• [PASSAGE PROVIDED]:
Senate China Hawks Want to Crack Down On Student Visas

Reuters
May 27, 2020 Topic: Security Region: Asia Blog Brand: The Skeptics Tags: ChinaRepublicansTechnologyNational SecurityStudents

Senate China Hawks Want to Crack Down On Student Visas

These newly proposed bills reflect long-standing concerns about competition with China.

 

Sens. Tom Cotton (R-Ark.) and Marsha Blackburn (R-Tenn.) have proposed a bill to ban Chinese nationals from receiving U.S. student visas for science, technology, engineering and mathematics research. 

The Trump administration has been cracking down on researchers with links to China as U.S. authorities accuse China of industrial espionage. Cotton and Blackburn’s bill, introduced on Wednesday, would ban Chinese researchers in certain fields from the United States altogether. 

 

“Beijing exploits student and research visas to steal science, technology, engineering and manufacturing secrets from U.S. academic and research institutions,” Blackburn said in a statement. “We’ve fed China’s innovation drought with American ingenuity and taxpayer dollars for too long.” 

Cotton has previously railed against the presence of Chinese students in American science, technology, engineering and mathematics (STEM) programs. He told Fox News last month that Chinese students should only be allowed “to come here and study Shakespeare and the Federalist Papers.”

“That’s what they need to learn from America,” Cotton said. “They don’t need to learn quantum computing and artificial intelligence from America.”

• [INFORMATION SUPPLIED]:

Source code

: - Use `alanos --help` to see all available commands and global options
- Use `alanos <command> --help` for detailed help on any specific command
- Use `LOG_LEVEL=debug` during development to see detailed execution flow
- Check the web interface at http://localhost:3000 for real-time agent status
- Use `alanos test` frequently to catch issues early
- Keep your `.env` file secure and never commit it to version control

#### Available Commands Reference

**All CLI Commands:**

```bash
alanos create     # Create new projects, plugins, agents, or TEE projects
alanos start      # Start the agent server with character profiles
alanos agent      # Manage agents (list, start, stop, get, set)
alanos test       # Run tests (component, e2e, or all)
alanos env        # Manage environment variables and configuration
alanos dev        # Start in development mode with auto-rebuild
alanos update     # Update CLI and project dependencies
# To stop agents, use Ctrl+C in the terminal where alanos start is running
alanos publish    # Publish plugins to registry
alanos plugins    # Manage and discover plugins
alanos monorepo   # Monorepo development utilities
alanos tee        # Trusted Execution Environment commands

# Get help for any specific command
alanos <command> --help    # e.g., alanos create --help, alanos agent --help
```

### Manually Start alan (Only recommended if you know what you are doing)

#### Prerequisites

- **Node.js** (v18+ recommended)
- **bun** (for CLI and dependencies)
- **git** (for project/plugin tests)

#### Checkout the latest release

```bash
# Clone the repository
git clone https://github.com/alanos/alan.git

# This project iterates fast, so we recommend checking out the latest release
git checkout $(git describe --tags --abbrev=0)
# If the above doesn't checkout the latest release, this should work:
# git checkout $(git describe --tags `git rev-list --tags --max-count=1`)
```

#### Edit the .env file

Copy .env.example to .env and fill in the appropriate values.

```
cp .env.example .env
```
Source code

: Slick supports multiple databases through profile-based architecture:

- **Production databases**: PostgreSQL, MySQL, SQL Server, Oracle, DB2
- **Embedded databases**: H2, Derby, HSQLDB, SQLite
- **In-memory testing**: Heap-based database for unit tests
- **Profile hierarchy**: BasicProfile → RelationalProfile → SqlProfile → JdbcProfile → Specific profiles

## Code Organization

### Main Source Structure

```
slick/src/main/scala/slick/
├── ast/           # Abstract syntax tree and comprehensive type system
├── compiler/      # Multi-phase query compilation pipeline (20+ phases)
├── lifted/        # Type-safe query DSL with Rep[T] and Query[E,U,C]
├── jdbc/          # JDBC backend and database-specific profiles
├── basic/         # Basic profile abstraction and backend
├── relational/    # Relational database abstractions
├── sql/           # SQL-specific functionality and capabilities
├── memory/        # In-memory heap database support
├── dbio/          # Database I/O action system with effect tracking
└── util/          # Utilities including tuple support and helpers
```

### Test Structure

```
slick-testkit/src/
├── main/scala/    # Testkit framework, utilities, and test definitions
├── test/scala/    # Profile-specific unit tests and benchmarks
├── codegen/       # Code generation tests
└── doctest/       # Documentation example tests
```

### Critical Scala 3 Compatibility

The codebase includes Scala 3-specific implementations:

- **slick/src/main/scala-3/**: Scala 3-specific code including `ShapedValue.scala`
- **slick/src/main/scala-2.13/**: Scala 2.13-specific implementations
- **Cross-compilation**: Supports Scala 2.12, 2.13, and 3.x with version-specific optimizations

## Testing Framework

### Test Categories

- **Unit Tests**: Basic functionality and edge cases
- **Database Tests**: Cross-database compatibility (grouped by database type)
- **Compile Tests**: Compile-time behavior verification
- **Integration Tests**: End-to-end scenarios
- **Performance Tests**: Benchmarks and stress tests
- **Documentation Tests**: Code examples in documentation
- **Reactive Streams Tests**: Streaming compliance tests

• [WORK ORDER A]: In the article on Senate efforts to restrict student visas, could you retype the stretch from "These newly proposed" through "and mathematics research."?
• [WORK ORDER B]: Can you condense the paragraph beginning "The Trump administration has been cracking down" from the student-visa article into one shorter sentence that keeps its main facts?
• [WORK ORDER C]: Would you carry on the article about Senate China hawks and student visas from its final sentence?

• [FINAL ANSWER A]:
These newly proposed bills reflect long-standing concerns about competition with China.

 

Sens. Tom Cotton (R-Ark.) and Marsha Blackburn (R-Tenn.) have proposed a bill to ban Chinese nationals from receiving U.S. student visas for science, technology, engineering and mathematics research.

• [FINAL ANSWER B]: Amid U.S. accusations of Chinese industrial espionage, the Trump administration has been cracking down on China-linked researchers, and Cotton and Blackburn's bill, introduced Wednesday, would bar Chinese researchers in certain fields from the United States entirely.

• [FINAL ANSWER C]:
Sen. Rick Scott (R-Fla.) had proposed his own bill last week to freeze student visas to Chinese nationals until federal agencies can conduct a “thorough national security evaluation and clearance” of Chinese students already in the United States. 

Cotton and Blackburn’s bill ups the ante, banning these visas indefinitely for STEM students. 

It would also expand the definition of espionage to include China’s alleged technology theft. 

The proposed bill does not apply to students from Hong Kong and Taiwan, both of which are treated separately from mainland China under U.S. law, as well as members of “religious or ethnic groups systematically oppressed by” China’s ruling Communist Party. 

The crackdown on technology transfer reflects long-standing Republican concerns about competition with China. 

“For decades now, China has bent, and abused, and broken the rules of the international economic system to its own benefit,” Sen. Josh Hawley (R-Mo.) said in a Senate floor speech last week. “They have stolen our intellectual property and forced our companies to transfer sensitive trade secrets and technology.” 

 

Lawmakers on the other side of the aisle are also concerned with industrial espionage but tend to see foreign students as an asset rather than a liability to the United States. 

Four leading Democrats proposed their own bill on Wednesday to create a national Technology Directorate, which would invest $100 billion in advanced research and development over the next five years.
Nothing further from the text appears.